Role of natural killer and killer cells in concordant xenograft rejection.

This study was designed to test the alternative hypothesis to the T-cell cytotoxicity as a primary element in concordant xenograft rejection. Two sets of studies were done with one involving the known NK- and K-cell deficient Be mouse and another in which a normal mouse was induced with high levels (3 to 5 times normal) of LAK cell killing by a constant Osmolar Mini-Pump infusion of rIL-2. In the Be animals the CXR of skin and cardiac CXR grafts was slightly prolonged and the graft survived for a longer time than normal grafts, indicating the NK- and K-cell mechanisms are operative in CXR. These studies suggest that the NK and K cells act as ancillary mechanisms in cytotoxicity in CXR. In the second portion of these studies, the increasing of LAK cell activity by infusions of rIL-2 failed to delay rejection beyond that in the Be mouse but did delay rejection beyond controls.

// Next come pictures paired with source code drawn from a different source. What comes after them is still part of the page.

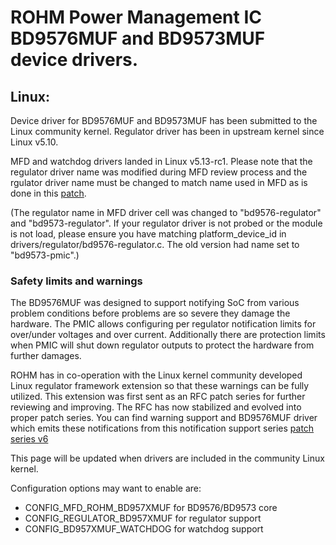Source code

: # ROHM Power Management IC BD9576MUF and BD9573MUF device drivers.

## Linux:

Device driver for BD9576MUF and BD9573MUF has been submitted to the Linux community kernel.
Regulator driver has been in upstream kernel since Linux v5.10.

MFD and watchdog drivers landed in Linux v5.13-rc1. Please note that the regulator driver name was modified during MFD review process and the rgulator driver name must be changed to match name used in MFD as is done in this [patch](https://lore.kernel.org/lkml/9fd467d447cd2e002fa218a065cd0674614b435f.1615454845.git.matti.vaittinen@fi.rohmeurope.com/). 

(The regulator name in MFD driver cell was changed to "bd9576-regulator" and "bd9573-regulator". If your regulator driver is not probed or the module is not load, please ensure you have matching platform_device_id in drivers/regulator/bd9576-regulator.c. The old version had name set to "bd9573-pmic".)

### Safety limits and warnings
The BD9576MUF was designed to support notifying SoC from various problem conditions before problems are so severe they damage the hardware.
The PMIC allows configuring per regulator notification limits for over/under voltages and over current. Additionally there are protection
limits when PMIC will shut down regulator outputs to protect the hardware from further damages.

ROHM has in co-operation with the Linux kernel community developed Linux regulator framework extension so that these warnings can be fully utilized.
This extension was first sent as an RFC patch series for further reviewing and improving. The RFC has now stabilized and evolved into proper patch
series. You can find warning support and BD9576MUF driver which emits these notifications from this notification support series
[patch series v6](https://lore.kernel.org/lkml/cover.1617789229.git.matti.vaittinen@fi.rohmeurope.com/)

This page will be updated when drivers are included in the community Linux kernel.

Configuration options may want to enable are:
* CONFIG_MFD_ROHM_BD957XMUF for BD9576/BD9573 core
* CONFIG_REGULATOR_BD957XMUF for regulator support
* CONFIG_BD957XMUF_WATCHDOG for watchdog support


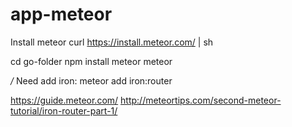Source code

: # app-meteor

Install meteor
curl https://install.meteor.com/ | sh

cd go-folder
npm install meteor
meteor

*/*
Need add iron:
meteor add iron:router

https://guide.meteor.com/
http://meteortips.com/second-meteor-tutorial/iron-router-part-1/
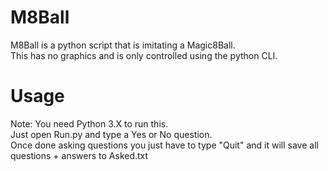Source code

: # M8Ball
M8Ball is a python script that is imitating a Magic8Ball.<br />
This has no graphics and is only controlled using the python CLI.

# Usage
Note: You need Python 3.X to run this.<br />
Just open Run.py and type a Yes or No question.<br />
Once done asking questions you just have to type "Quit" and it will save all questions + answers to Asked.txt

These results suggest that the NK- and K-cell killing acts as an ancillary mechanism in CXR. Because these animals had only a slight rise in ADCC shortly after transplantation with maximum titers of 1:256 in this model, it would be presumptive to assume that cell killing was not important in CXR because many xenograft models show extraordinarily high levels of ADCC after transplantation, especially in a late transplant period. As in human allografting, the vasculitis seen with ADCC antibody could be expected to represent a significant pathology long after transplantation and this mechanism of cytotoxicity involving NK and K cells may be important in a later phase after xenografting when chronic vasculitis develops in the long surviving xenografts. Techniques for immunomodulation of the NK and K activity are now being actively pursued in our laboratory.